= Instructions to follow =
Up to and including the line holding "(fp_line (start 1.524 -1.27) (end 4.064", write out the data exactly from its first line, but not the pictures.

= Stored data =
--------------------------------
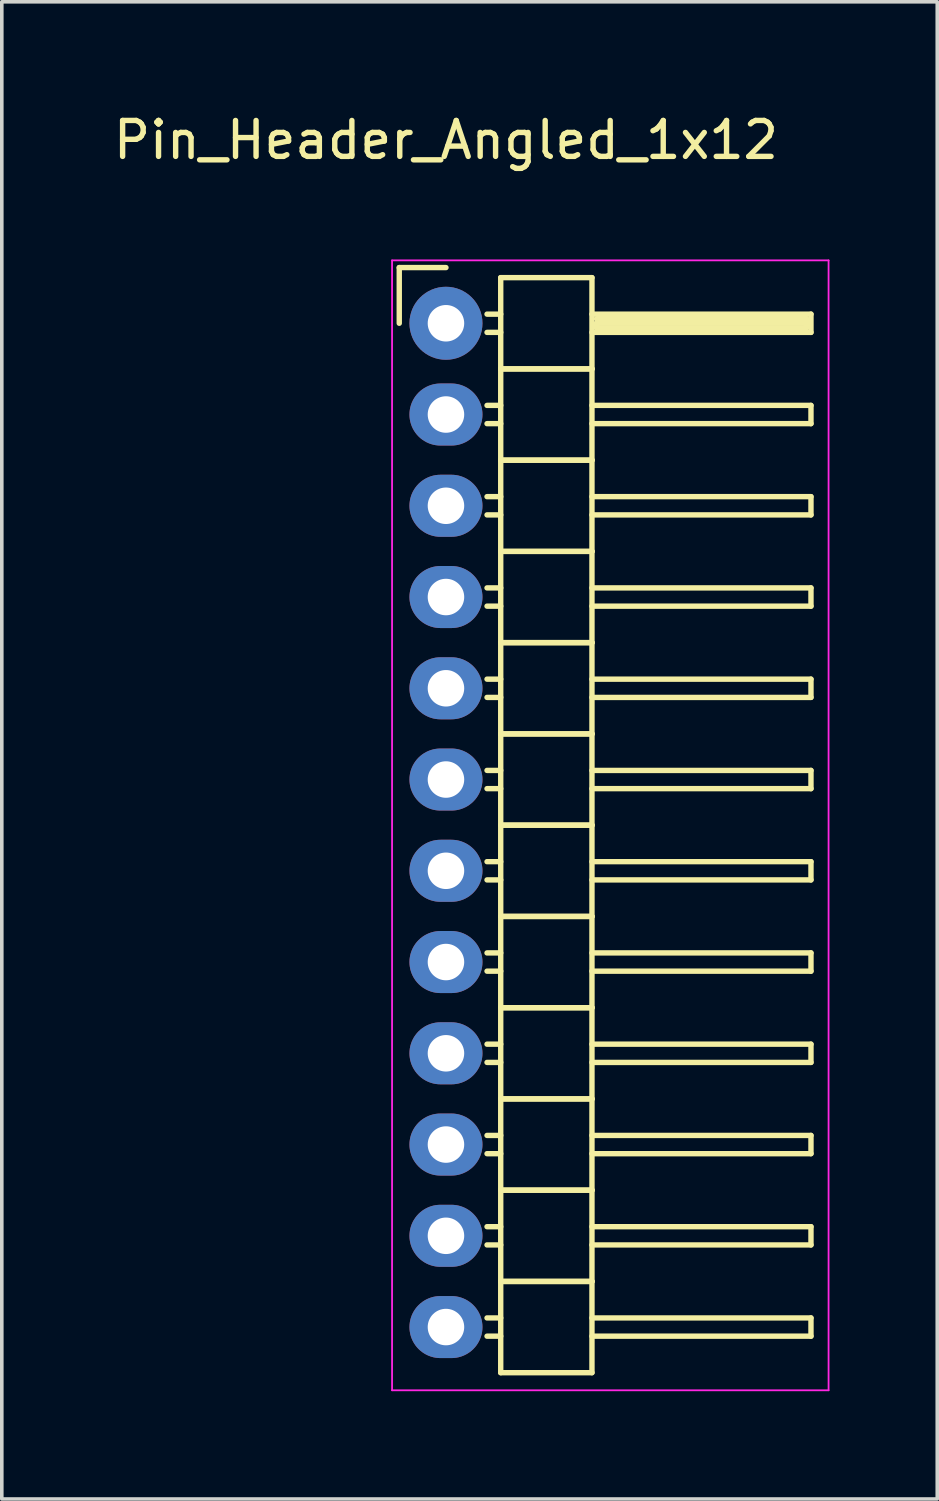
<source format=kicad_pcb>
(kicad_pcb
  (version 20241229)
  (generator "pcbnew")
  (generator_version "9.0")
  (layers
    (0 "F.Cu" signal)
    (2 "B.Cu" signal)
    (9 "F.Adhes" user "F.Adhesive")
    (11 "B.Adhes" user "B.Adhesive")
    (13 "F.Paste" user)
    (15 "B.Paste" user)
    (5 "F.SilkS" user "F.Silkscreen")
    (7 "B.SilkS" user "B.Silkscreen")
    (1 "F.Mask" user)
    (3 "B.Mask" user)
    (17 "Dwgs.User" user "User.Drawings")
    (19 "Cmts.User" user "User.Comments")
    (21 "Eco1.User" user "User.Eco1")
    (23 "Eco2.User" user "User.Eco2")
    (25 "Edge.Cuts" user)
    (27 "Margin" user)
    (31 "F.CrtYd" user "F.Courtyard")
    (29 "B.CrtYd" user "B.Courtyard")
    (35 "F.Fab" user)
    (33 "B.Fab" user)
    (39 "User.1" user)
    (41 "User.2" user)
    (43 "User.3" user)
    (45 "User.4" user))
  (footprint "Pin_Header_Angled_1x12"
    (layer "F.Cu")
    (at 9.363 5.948)
    (property "Reference" "Pin_Header_Angled_1x12" (at 0 -5.1 0) (layer "F.SilkS") (effects (font (size 1 1) (thickness 0.15))))
    (attr through_hole)
    (fp_line (start -1.3 -1.55) (end -1.3 0) (stroke (width 0.15) (type solid)) (layer "F.SilkS"))
    (fp_line (start 0 -1.55) (end -1.3 -1.55) (stroke (width 0.15) (type solid)) (layer "F.SilkS"))
    (fp_line (start 1.524 -1.27) (end 1.524 1.27) (stroke (width 0.15) (type solid)) (layer "F.SilkS"))
    (fp_line (start 1.524 -1.27) (end 4.064 -1.27) (stroke (width 0.15) (type solid)) (layer "F.SilkS"))
    (fp_line (start 1.524 -0.254) (end 1.143 -0.254) (stroke (width 0.15) (type solid)) (layer "F.SilkS"))
    (fp_line (start 1.524 0.254) (end 1.143 0.254) (stroke (width 0.15) (type solid)) (layer "F.SilkS"))
    (fp_line (start 1.524 1.27) (end 1.524 3.81) (stroke (width 0.15) (type solid)) (layer "F.SilkS"))
    (fp_line (start 1.524 1.27) (end 4.064 1.27) (stroke (width 0.15) (type solid)) (layer "F.SilkS"))
    (fp_line (start 1.524 1.27) (end 4.064 1.27) (stroke (width 0.15) (type solid)) (layer "F.SilkS"))
    (fp_line (start 1.524 2.286) (end 1.143 2.286) (stroke (width 0.15) (type solid)) (layer "F.SilkS"))
    (fp_line (start 1.524 2.794) (end 1.143 2.794) (stroke (width 0.15) (type solid)) (layer "F.SilkS"))
    (fp_line (start 1.524 3.81) (end 1.524 6.35) (stroke (width 0.15) (type solid)) (layer "F.SilkS"))
    (fp_line (start 1.524 3.81) (end 4.064 3.81) (stroke (width 0.15) (type solid)) (layer "F.SilkS"))
    (fp_line (start 1.524 3.81) (end 4.064 3.81) (stroke (width 0.15) (type solid)) (layer "F.SilkS"))
    (fp_line (start 1.524 4.826) (end 1.143 4.826) (stroke (width 0.15) (type solid)) (layer "F.SilkS"))
    (fp_line (start 1.524 5.334) (end 1.143 5.334) (stroke (width 0.15) (type solid)) (layer "F.SilkS"))
    (fp_line (start 1.524 6.35) (end 1.524 8.89) (stroke (width 0.15) (type solid)) (layer "F.SilkS"))
    (fp_line (start 1.524 6.35) (end 4.064 6.35) (stroke (width 0.15) (type solid)) (layer "F.SilkS"))
    (fp_line (start 1.524 6.35) (end 4.064 6.35) (stroke (width 0.15) (type solid)) (layer "F.SilkS"))
    (fp_line (start 1.524 7.366) (end 1.143 7.366) (stroke (width 0.15) (type solid)) (layer "F.SilkS"))
    (fp_line (start 1.524 7.874) (end 1.143 7.874) (stroke (width 0.15) (type solid)) (layer "F.SilkS"))
    (fp_line (start 1.524 8.89) (end 1.524 11.43) (stroke (width 0.15) (type solid)) (layer "F.SilkS"))
    (fp_line (start 1.524 8.89) (end 4.064 8.89) (stroke (width 0.15) (type solid)) (layer "F.SilkS"))
    (fp_line (start 1.524 8.89) (end 4.064 8.89) (stroke (width 0.15) (type solid)) (layer "F.SilkS"))
    (fp_line (start 1.524 9.906) (end 1.143 9.906) (stroke (width 0.15) (type solid)) (layer "F.SilkS"))
    (fp_line (start 1.524 10.414) (end 1.143 10.414) (stroke (width 0.15) (type solid)) (layer "F.SilkS"))
    (fp_line (start 1.524 11.43) (end 1.524 13.97) (stroke (width 0.15) (type solid)) (layer "F.SilkS"))
    (fp_line (start 1.524 11.43) (end 4.064 11.43) (stroke (width 0.15) (type solid)) (layer "F.SilkS"))
    (fp_line (start 1.524 11.43) (end 4.064 11.43) (stroke (width 0.15) (type solid)) (layer "F.SilkS"))
    (fp_line (start 1.524 12.446) (end 1.143 12.446) (stroke (width 0.15) (type solid)) (layer "F.SilkS"))
    (fp_line (start 1.524 12.954) (end 1.143 12.954) (stroke (width 0.15) (type solid)) (layer "F.SilkS"))
    (fp_line (start 1.524 13.97) (end 1.524 16.51) (stroke (width 0.15) (type solid)) (layer "F.SilkS"))
    (fp_line (start 1.524 13.97) (end 4.064 13.97) (stroke (width 0.15) (type solid)) (layer "F.SilkS"))
    (fp_line (start 1.524 13.97) (end 4.064 13.97) (stroke (width 0.15) (type solid)) (layer "F.SilkS"))
    (fp_line (start 1.524 14.986) (end 1.143 14.986) (stroke (width 0.15) (type solid)) (layer "F.SilkS"))
    (fp_line (start 1.524 15.494) (end 1.143 15.494) (stroke (width 0.15) (type solid)) (layer "F.SilkS"))
    (fp_line (start 1.524 16.51) (end 1.524 19.05) (stroke (width 0.15) (type solid)) (layer "F.SilkS"))
    (fp_line (start 1.524 16.51) (end 4.064 16.51) (stroke (width 0.15) (type solid)) (layer "F.SilkS"))
    (fp_line (start 1.524 16.51) (end 4.064 16.51) (stroke (width 0.15) (type solid)) (layer "F.SilkS"))
    (fp_line (start 1.524 17.526) (end 1.143 17.526) (stroke (width 0.15) (type solid)) (layer "F.SilkS"))
    (fp_line (start 1.524 18.034) (end 1.143 18.034) (stroke (width 0.15) (type solid)) (layer "F.SilkS"))
    (fp_line (start 1.524 19.05) (end 1.524 21.59) (stroke (width 0.15) (type solid)) (layer "F.SilkS"))
    (fp_line (start 1.524 19.05) (end 4.064 19.05) (stroke (width 0.15) (type solid)) (layer "F.SilkS"))
    (fp_line (start 1.524 19.05) (end 4.064 19.05) (stroke (width 0.15) (type solid)) (layer "F.SilkS"))
    (fp_line (start 1.524 20.066) (end 1.143 20.066) (stroke (width 0.15) (type solid)) (layer "F.SilkS"))
    (fp_line (start 1.524 20.574) (end 1.143 20.574) (stroke (width 0.15) (type solid)) (layer "F.SilkS"))
    (fp_line (start 1.524 21.59) (end 1.524 24.13) (stroke (width 0.15) (type solid)) (layer "F.SilkS"))
    (fp_line (start 1.524 21.59) (end 4.064 21.59) (stroke (width 0.15) (type solid)) (layer "F.SilkS"))
    (fp_line (start 1.524 21.59) (end 4.064 21.59) (stroke (width 0.15) (type solid)) (layer "F.SilkS"))
    (fp_line (start 1.524 22.606) (end 1.143 22.606) (stroke (width 0.15) (type solid)) (layer "F.SilkS"))
    (fp_line (start 1.524 23.114) (end 1.143 23.114) (stroke (width 0.15) (type solid)) (layer "F.SilkS"))
    (fp_line (start 1.524 24.13) (end 1.524 26.67) (stroke (width 0.15) (type solid)) (layer "F.SilkS"))
    (fp_line (start 1.524 24.13) (end 4.064 24.13) (stroke (width 0.15) (type solid)) (layer "F.SilkS"))
    (fp_line (start 1.524 24.13) (end 4.064 24.13) (stroke (width 0.15) (type solid)) (layer "F.SilkS"))
    (fp_line (start 1.524 25.146) (end 1.143 25.146) (stroke (width 0.15) (type solid)) (layer "F.SilkS"))
    (fp_line (start 1.524 25.654) (end 1.143 25.654) (stroke (width 0.15) (type solid)) (layer "F.SilkS"))
    (fp_line (start 1.524 26.67) (end 1.524 29.21) (stroke (width 0.15) (type solid)) (layer "F.SilkS"))
    (fp_line (start 1.524 26.67) (end 4.064 26.67) (stroke (width 0.15) (type solid)) (layer "F.SilkS"))
    (fp_line (start 1.524 26.67) (end 4.064 26.67) (stroke (width 0.15) (type solid)) (layer "F.SilkS"))
    (fp_line (start 1.524 27.686) (end 1.143 27.686) (stroke (width 0.15) (type solid)) (layer "F.SilkS"))
    (fp_line (start 1.524 28.194) (end 1.143 28.194) (stroke (width 0.15) (type solid)) (layer "F.SilkS"))
    (fp_line (start 1.524 29.21) (end 4.064 29.21) (stroke (width 0.15) (type solid)) (layer "F.SilkS"))
    (fp_line (start 4.064 -0.254) (end 10.16 -0.254) (stroke (width 0.15) (type solid)) (layer "F.SilkS"))
    (fp_line (start 4.064 1.27) (end 4.064 -1.27) (stroke (width 0.15) (type solid)) (layer "F.SilkS"))
    (fp_line (start 4.064 2.286) (end 10.16 2.286) (stroke (width 0.15) (type solid)) (layer "F.SilkS"))
    (fp_line (start 4.064 3.81) (end 4.064 1.27) (stroke (width 0.15) (type solid)) (layer "F.SilkS"))
    (fp_line (start 4.064 4.826) (end 10.16 4.826) (stroke (width 0.15) (type solid)) (layer "F.SilkS"))
    (fp_line (start 4.064 6.35) (end 4.064 3.81) (stroke (width 0.15) (type solid)) (layer "F.SilkS"))
    (fp_line (start 4.064 7.366) (end 10.16 7.366) (stroke (width 0.15) (type solid)) (layer "F.SilkS"))
    (fp_line (start 4.064 8.89) (end 4.064 6.35) (stroke (width 0.15) (type solid)) (layer "F.SilkS"))
    (fp_line (start 4.064 9.906) (end 10.16 9.906) (stroke (width 0.15) (type solid)) (layer "F.SilkS"))
    (fp_line (start 4.064 11.43) (end 4.064 8.89) (stroke (width 0.15) (type solid)) (layer "F.SilkS"))
    (fp_line (start 4.064 12.446) (end 10.16 12.446) (stroke (width 0.15) (type solid)) (layer "F.SilkS"))
    (fp_line (start 4.064 13.97) (end 4.064 11.43) (stroke (width 0.15) (type solid)) (layer "F.SilkS"))
    (fp_line (start 4.064 14.986) (end 10.16 14.986) (stroke (width 0.15) (type solid)) (layer "F.SilkS"))
    (fp_line (start 4.064 16.51) (end 4.064 13.97) (stroke (width 0.15) (type solid)) (layer "F.SilkS"))
    (fp_line (start 4.064 17.526) (end 10.16 17.526) (stroke (width 0.15) (type solid)) (layer "F.SilkS"))
    (fp_line (start 4.064 19.05) (end 4.064 16.51) (stroke (width 0.15) (type solid)) (layer "F.SilkS"))
    (fp_line (start 4.064 20.066) (end 10.16 20.066) (stroke (width 0.15) (type solid)) (layer "F.SilkS"))
    (fp_line (start 4.064 21.59) (end 4.064 19.05) (stroke (width 0.15) (type solid)) (layer "F.SilkS"))
    (fp_line (start 4.064 22.606) (end 10.16 22.606) (stroke (width 0.15) (type solid)) (layer "F.SilkS"))
    (fp_line (start 4.064 24.13) (end 4.064 21.59) (stroke (width 0.15) (type solid)) (layer "F.SilkS"))
    (fp_line (start 4.064 25.146) (end 10.16 25.146) (stroke (width 0.15) (type solid)) (layer "F.SilkS"))
    (fp_line (start 4.064 26.67) (end 4.064 24.13) (stroke (width 0.15) (type solid)) (layer "F.SilkS"))
    (fp_line (start 4.064 27.686) (end 10.16 27.686) (stroke (width 0.15) (type solid)) (layer "F.SilkS"))
    (fp_line (start 4.064 29.21) (end 4.064 26.67) (stroke (width 0.15) (type solid)) (layer "F.SilkS"))
    (fp_line (start 4.191 -0.127) (end 10.033 -0.127) (stroke (width 0.15) (type solid)) (layer "F.SilkS"))
    (fp_line (start 4.191 0) (end 10.033 0) (stroke (width 0.15) (type solid)) (layer "F.SilkS"))
    (fp_line (start 4.191 0.127) (end 4.191 0) (stroke (width 0.15) (type solid)) (layer "F.SilkS"))
    (fp_line (start 10.033 -0.127) (end 10.033 0.127) (stroke (width 0.15) (type solid)) (layer "F.SilkS"))
    (fp_line (start 10.033 0.127) (end 4.191 0.127) (stroke (width 0.15) (type solid)) (layer "F.SilkS"))
    (fp_line (start 10.16 -0.254) (end 10.16 0.254) (stroke (width 0.15) (type solid)) (layer "F.SilkS"))
    (fp_line (start 10.16 0.254) (end 4.064 0.254) (stroke (width 0.15) (type solid)) (layer "F.SilkS"))
    (fp_line (start 10.16 2.286) (end 10.16 2.794) (stroke (width 0.15) (type solid)) (layer "F.SilkS"))
    (fp_line (start 10.16 2.794) (end 4.064 2.794) (stroke (width 0.15) (type solid)) (layer "F.SilkS"))
    (fp_line (start 10.16 4.826) (end 10.16 5.334) (stroke (width 0.15) (type solid)) (layer "F.SilkS"))
    (fp_line (start 10.16 5.334) (end 4.064 5.334) (stroke (width 0.15) (type solid)) (layer "F.SilkS"))
    (fp_line (start 10.16 7.366) (end 10.16 7.874) (stroke (width 0.15) (type solid)) (layer "F.SilkS"))
    (fp_line (start 10.16 7.874) (end 4.064 7.874) (stroke (width 0.15) (type solid)) (layer "F.SilkS"))
    (fp_line (start 10.16 9.906) (end 10.16 10.414) (stroke (width 0.15) (type solid)) (layer "F.SilkS"))
    (fp_line (start 10.16 10.414) (end 4.064 10.414) (stroke (width 0.15) (type solid)) (layer "F.SilkS"))
    (fp_line (start 10.16 12.446) (end 10.16 12.954) (stroke (width 0.15) (type solid)) (layer "F.SilkS"))
    (fp_line (start 10.16 12.954) (end 4.064 12.954) (stroke (width 0.15) (type solid)) (layer "F.SilkS"))
    (fp_line (start 10.16 14.986) (end 10.16 15.494) (stroke (width 0.15) (type solid)) (layer "F.SilkS"))
    (fp_line (start 10.16 15.494) (end 4.064 15.494) (stroke (width 0.15) (type solid)) (layer "F.SilkS"))
    (fp_line (start 10.16 17.526) (end 10.16 18.034) (stroke (width 0.15) (type solid)) (layer "F.SilkS"))
    (fp_line (start 10.16 18.034) (end 4.064 18.034) (stroke (width 0.15) (type solid)) (layer "F.SilkS"))
    (fp_line (start 10.16 20.066) (end 10.16 20.574) (stroke (width 0.15) (type solid)) (layer "F.SilkS"))
    (fp_line (start 10.16 20.574) (end 4.064 20.574) (stroke (width 0.15) (type solid)) (layer "F.SilkS"))
    (fp_line (start 10.16 22.606) (end 10.16 23.114) (stroke (width 0.15) (type solid)) (layer "F.SilkS"))
    (fp_line (start 10.16 23.114) (end 4.064 23.114) (stroke (width 0.15) (type solid)) (layer "F.SilkS"))
    (fp_line (start 10.16 25.146) (end 10.16 25.654) (stroke (width 0.15) (type solid)) (layer "F.SilkS"))
    (fp_line (start 10.16 25.654) (end 4.064 25.654) (stroke (width 0.15) (type solid)) (layer "F.SilkS"))
    (fp_line (start 10.16 27.686) (end 10.16 28.194) (stroke (width 0.15) (type solid)) (layer "F.SilkS"))
    (fp_line (start 10.16 28.194) (end 4.064 28.194) (stroke (width 0.15) (type solid)) (layer "F.SilkS"))
    (fp_line (start -1.5 -1.75) (end -1.5 29.7) (stroke (width 0.05) (type solid)) (layer "F.CrtYd"))
    (fp_line (start -1.5 -1.75) (end 10.65 -1.75) (stroke (width 0.05) (type solid)) (layer "F.CrtYd"))
    (fp_line (start -1.5 29.7) (end 10.65 29.7) (stroke (width 0.05) (type solid)) (layer "F.CrtYd"))
    (fp_line (start 10.65 -1.75) (end 10.65 29.7) (stroke (width 0.05) (type solid)) (layer "F.CrtYd"))
    (pad "1" thru_hole oval (at 0 0) (size 2.032 2.032) (drill 1.016) (layers "*.Cu" "*.Mask"))
    (pad "2" thru_hole oval (at 0 2.54) (size 2.032 1.727) (drill 1.016) (layers "*.Cu" "*.Mask"))
    (pad "3" thru_hole oval (at 0 5.08) (size 2.032 1.727) (drill 1.016) (layers "*.Cu" "*.Mask"))
    (pad "4" thru_hole oval (at 0 7.62) (size 2.032 1.727) (drill 1.016) (layers "*.Cu" "*.Mask"))
    (pad "5" thru_hole oval (at 0 10.16) (size 2.032 1.727) (drill 1.016) (layers "*.Cu" "*.Mask"))
    (pad "6" thru_hole oval (at 0 12.7) (size 2.032 1.727) (drill 1.016) (layers "*.Cu" "*.Mask"))
    (pad "7" thru_hole oval (at 0 15.24) (size 2.032 1.727) (drill 1.016) (layers "*.Cu" "*.Mask"))
    (pad "8" thru_hole oval (at 0 17.78) (size 2.032 1.727) (drill 1.016) (layers "*.Cu" "*.Mask"))
    (pad "9" thru_hole oval (at 0 20.32) (size 2.032 1.727) (drill 1.016) (layers "*.Cu" "*.Mask"))
    (pad "10" thru_hole oval (at 0 22.86) (size 2.032 1.727) (drill 1.016) (layers "*.Cu" "*.Mask"))
    (pad "11" thru_hole oval (at 0 25.4) (size 2.032 1.727) (drill 1.016) (layers "*.Cu" "*.Mask"))
    (pad "12" thru_hole oval (at 0 27.94) (size 2.032 1.727) (drill 1.016) (layers "*.Cu" "*.Mask")))
  (gr_rect
    (start -3 -3)
    (end 23.038 38.673)
    (stroke (width 0.1) (type default))
    (fill no)
    (layer "Edge.Cuts")))
</source>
--------------------------------
= Exercise answer =
<source format=kicad_pcb>
(kicad_pcb
  (version 20241229)
  (generator "pcbnew")
  (generator_version "9.0")
  (layers
    (0 "F.Cu" signal)
    (2 "B.Cu" signal)
    (9 "F.Adhes" user "F.Adhesive")
    (11 "B.Adhes" user "B.Adhesive")
    (13 "F.Paste" user)
    (15 "B.Paste" user)
    (5 "F.SilkS" user "F.Silkscreen")
    (7 "B.SilkS" user "B.Silkscreen")
    (1 "F.Mask" user)
    (3 "B.Mask" user)
    (17 "Dwgs.User" user "User.Drawings")
    (19 "Cmts.User" user "User.Comments")
    (21 "Eco1.User" user "User.Eco1")
    (23 "Eco2.User" user "User.Eco2")
    (25 "Edge.Cuts" user)
    (27 "Margin" user)
    (31 "F.CrtYd" user "F.Courtyard")
    (29 "B.CrtYd" user "B.Courtyard")
    (35 "F.Fab" user)
    (33 "B.Fab" user)
    (39 "User.1" user)
    (41 "User.2" user)
    (43 "User.3" user)
    (45 "User.4" user))
  (footprint "Pin_Header_Angled_1x12"
    (layer "F.Cu")
    (at 9.363 5.948)
    (property "Reference" "Pin_Header_Angled_1x12" (at 0 -5.1 0) (layer "F.SilkS") (effects (font (size 1 1) (thickness 0.15))))
    (attr through_hole)
    (fp_line (start -1.3 -1.55) (end -1.3 0) (stroke (width 0.15) (type solid)) (layer "F.SilkS"))
    (fp_line (start 0 -1.55) (end -1.3 -1.55) (stroke (width 0.15) (type solid)) (layer "F.SilkS"))
    (fp_line (start 1.524 -1.27) (end 1.524 1.27) (stroke (width 0.15) (type solid)) (layer "F.SilkS"))
    (fp_line (start 1.524 -1.27) (end 4.064 -1.27) (stroke (width 0.15) (type solid)) (layer "F.SilkS"))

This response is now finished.